__SERIE DI ESERCIZI__.
a) Traduci in inglese questa frase del testo sulle fabbriche aperte: "Già, perché la decisione dell'esecutivo giallorosso di costringere alla serrata diverse tipologie di negozi e di attività commerciali, lasciando invece aperti gli stabilimenti produttivi non è stata ben accolta dai diretti interessati."
b) Prosegui il testo sulle fabbriche aperte a partire dalla sua ultima frase.

═══ TESTO DELL'ESERCIZIO

Coronavirus, rabbia operai per fabbriche aperte: “Noi carne da macello”
All’indomani del decreto “Italia protetta” del governo contro il coronavirus, che di fatto chiude – seppur a metà il Paese, esplode la rabbia delle fabbriche.
Già, perché la decisione dell’esecutivo giallorosso di costringere alla serrata diverse tipologie di negozi e di attività commerciali, lasciando invece aperti gli stabilimenti produttivi non è stata ben accolta dai diretti interessati.
Operai e sindacati, infatti, sono sul piede di guerra e sono numerosi gli allarmi e gli scioperi che si registrano in tutto il Nord Italia: oltre alla provincia di Mantova e di Brescia, anche in Piemonte – e in altre regioni dello Stivale, come Umbria e Lazio – si registrano manifestazioni di protesta per chiedere che all’interno delle fabbriche vengano garantiti ai lavoratori gli adeguati livelli di sicurezza e anti contagio da Covid-19.
Francesca Re David, segretaria generale della Fiom, attacca durante il governo Conte definendo “inaccettabile” l’assenza nel nuovo decreto ministeriale “misure e iniziative volte alla protezione dei lavoratori che stanno garantendo la tenuta economica del Paese in una condizione di grave emergenza”. La sindacalista, dunque, chiede “al governo la convocazione urgente di un confronto per affrontare la situazione di emergenza dei lavoratori metalmeccanici”, e invita stituzioni a “mobilitarsi da subito per iniziative tese a verificare che ai lavoratori siano garantite dalle imprese le condizioni di salute e sicurezza anche attraverso fermate per una riduzione programmata delle produzioni”.

══════
═══ VOCI MOSTRATE

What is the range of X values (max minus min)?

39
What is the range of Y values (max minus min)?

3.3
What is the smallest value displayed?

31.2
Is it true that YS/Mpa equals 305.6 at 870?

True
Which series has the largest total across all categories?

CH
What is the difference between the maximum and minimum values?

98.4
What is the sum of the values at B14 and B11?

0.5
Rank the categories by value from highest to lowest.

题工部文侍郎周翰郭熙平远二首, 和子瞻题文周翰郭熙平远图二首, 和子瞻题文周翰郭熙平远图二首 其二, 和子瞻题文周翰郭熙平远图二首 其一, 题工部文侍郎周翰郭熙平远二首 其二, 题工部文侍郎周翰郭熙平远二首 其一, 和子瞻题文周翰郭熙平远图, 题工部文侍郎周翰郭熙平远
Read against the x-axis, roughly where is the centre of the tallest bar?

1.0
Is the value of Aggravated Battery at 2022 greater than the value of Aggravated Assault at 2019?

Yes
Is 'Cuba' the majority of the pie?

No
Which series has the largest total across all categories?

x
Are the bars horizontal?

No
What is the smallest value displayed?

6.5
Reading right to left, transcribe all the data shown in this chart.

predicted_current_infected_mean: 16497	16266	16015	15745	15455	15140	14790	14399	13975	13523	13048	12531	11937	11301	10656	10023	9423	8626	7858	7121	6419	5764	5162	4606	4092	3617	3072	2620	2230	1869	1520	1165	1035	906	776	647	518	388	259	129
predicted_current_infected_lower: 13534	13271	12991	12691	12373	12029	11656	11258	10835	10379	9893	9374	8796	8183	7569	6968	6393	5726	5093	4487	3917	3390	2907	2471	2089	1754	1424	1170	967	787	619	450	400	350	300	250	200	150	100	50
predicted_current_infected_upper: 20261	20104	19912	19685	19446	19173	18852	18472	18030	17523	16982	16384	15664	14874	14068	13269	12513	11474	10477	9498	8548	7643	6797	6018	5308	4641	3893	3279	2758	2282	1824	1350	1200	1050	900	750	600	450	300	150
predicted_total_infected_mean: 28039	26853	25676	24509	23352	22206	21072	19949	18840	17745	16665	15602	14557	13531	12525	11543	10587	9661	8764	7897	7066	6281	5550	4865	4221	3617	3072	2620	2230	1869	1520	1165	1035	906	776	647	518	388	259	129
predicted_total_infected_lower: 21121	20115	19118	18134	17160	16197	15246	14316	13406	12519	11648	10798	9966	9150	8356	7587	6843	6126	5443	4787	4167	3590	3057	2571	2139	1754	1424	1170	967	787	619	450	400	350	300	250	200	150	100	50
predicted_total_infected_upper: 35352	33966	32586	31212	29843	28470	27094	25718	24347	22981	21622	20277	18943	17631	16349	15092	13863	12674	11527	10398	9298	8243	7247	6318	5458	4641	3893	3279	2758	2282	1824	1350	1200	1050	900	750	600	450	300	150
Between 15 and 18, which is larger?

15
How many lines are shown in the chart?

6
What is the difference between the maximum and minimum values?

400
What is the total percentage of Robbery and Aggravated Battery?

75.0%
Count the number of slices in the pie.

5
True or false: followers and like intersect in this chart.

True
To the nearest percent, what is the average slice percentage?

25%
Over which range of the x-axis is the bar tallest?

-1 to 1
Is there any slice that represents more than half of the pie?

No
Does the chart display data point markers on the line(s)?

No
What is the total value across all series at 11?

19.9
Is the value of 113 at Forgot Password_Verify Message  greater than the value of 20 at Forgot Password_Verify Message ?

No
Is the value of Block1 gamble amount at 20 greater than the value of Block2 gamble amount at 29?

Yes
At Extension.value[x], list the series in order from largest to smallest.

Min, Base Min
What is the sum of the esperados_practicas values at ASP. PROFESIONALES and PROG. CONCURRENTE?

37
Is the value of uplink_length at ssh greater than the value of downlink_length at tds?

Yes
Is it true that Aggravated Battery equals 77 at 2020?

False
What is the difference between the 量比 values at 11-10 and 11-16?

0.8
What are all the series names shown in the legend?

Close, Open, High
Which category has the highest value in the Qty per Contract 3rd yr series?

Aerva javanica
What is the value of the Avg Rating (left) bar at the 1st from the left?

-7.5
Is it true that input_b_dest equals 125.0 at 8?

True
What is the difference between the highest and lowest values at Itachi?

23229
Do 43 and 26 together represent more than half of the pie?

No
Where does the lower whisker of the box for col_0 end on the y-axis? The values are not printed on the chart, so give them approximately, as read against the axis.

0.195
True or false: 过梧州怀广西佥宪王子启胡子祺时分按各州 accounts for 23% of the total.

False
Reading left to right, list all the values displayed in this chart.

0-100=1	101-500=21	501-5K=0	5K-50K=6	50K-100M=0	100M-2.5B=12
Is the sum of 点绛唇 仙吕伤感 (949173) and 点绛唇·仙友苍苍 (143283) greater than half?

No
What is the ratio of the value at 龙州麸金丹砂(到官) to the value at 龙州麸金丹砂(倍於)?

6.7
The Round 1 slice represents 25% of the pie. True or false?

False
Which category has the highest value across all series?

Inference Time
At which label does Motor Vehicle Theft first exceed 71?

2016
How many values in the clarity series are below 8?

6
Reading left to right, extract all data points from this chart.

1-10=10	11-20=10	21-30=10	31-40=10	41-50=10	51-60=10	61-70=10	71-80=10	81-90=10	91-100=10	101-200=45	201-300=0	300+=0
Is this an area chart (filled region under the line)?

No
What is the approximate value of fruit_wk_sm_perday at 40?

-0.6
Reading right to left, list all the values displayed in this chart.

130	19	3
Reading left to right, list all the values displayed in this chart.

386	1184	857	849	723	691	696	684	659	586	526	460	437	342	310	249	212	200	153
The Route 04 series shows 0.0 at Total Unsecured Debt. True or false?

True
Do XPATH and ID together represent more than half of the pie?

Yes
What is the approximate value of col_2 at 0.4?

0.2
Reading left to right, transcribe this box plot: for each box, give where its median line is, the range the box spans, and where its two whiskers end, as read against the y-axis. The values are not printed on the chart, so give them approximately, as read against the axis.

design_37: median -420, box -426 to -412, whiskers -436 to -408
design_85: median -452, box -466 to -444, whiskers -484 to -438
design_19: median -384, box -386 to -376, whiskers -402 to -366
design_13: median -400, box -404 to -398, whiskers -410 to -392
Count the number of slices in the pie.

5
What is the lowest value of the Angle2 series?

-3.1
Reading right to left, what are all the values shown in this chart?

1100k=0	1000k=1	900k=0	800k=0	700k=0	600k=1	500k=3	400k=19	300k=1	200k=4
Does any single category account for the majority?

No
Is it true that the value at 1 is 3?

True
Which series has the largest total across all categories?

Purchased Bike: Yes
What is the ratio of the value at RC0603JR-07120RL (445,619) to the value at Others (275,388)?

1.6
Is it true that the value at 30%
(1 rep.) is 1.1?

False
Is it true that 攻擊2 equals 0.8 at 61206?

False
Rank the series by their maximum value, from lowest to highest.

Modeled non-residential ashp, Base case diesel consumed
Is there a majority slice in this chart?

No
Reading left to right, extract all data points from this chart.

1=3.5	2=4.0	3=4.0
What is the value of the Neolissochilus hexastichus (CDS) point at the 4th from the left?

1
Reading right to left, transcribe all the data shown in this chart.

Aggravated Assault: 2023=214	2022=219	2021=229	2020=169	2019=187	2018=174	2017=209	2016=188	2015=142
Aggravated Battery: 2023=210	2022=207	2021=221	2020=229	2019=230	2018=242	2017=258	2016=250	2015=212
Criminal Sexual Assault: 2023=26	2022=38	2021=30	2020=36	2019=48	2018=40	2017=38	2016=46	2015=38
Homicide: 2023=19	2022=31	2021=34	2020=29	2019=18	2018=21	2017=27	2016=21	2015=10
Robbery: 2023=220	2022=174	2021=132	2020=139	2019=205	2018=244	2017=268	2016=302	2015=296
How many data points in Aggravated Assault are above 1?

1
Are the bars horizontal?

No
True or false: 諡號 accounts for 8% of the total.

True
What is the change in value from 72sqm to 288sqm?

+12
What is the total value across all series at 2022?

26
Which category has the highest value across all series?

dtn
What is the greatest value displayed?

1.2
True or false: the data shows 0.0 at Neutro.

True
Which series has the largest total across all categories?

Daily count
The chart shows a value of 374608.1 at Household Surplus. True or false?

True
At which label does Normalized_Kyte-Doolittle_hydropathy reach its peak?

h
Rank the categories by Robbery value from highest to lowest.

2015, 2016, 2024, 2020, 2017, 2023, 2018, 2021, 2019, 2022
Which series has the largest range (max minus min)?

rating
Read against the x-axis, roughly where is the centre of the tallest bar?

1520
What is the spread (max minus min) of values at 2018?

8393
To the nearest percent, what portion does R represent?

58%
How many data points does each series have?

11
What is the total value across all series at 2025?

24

══════

__RISULTATI__.
a) Indeed, because the yellow-red government's decision to force several types of shops and commercial businesses to close, while leaving production plants open, was not well received by those directly affected.

b)
In provincia di Brescia, è il segretario locale della Cgil a fare da megafono alle preoccupazioni e alle istanze degli operai, che hanno incrociato le braccia nel al grido di “non siamo carne da macello”. Francesco Bertoli, come registrato da La Repubblica, ha fatto sapere che il sindacato “sta discutendo con le aziende per capire come affrontare questa situazione. Registriamo scioperi in quattro o cinque realtà. Ci sono aziende anche grandi che si sono fermate, mentre altre che per motivi di commesse legate a penali, sono in difficoltà e non possono sospendere la produzione. Il nostro obiettivo è quello di riuscire ad ottenere quantomeno delle riduzioni di orario per garantire la sicurezza agli operai”.
Cgil, Cisl e Uil Lombardia hanno scritto al Presidente di Regione Lombardia Attilio Fontana e ai componenti del Tavolo di Segreteria del Patto per lo sviluppo chiedendo la convocazione urgente del Tavolo per dare attuazione a quanto previsto dal Decreto sul contenimento del coronavirus nei luoghi di lavoro. La triade sferza e pretende “un accordo tra le organizzazioni datoriali e sindacali che definisca le modalità di attuazione delle misure previste sulla sospensione immediata delle attività nelle aziende che non sono in grado di realizzare misure di sicurezza e, primariamente, l’identificazione delle aziende che, per la loro attività e produzione di beni e servizi, sono da considerarsi indispensabili nella attuale situazione di grave e crescente emergenza sanitaria e, come tali, da non sospendere”.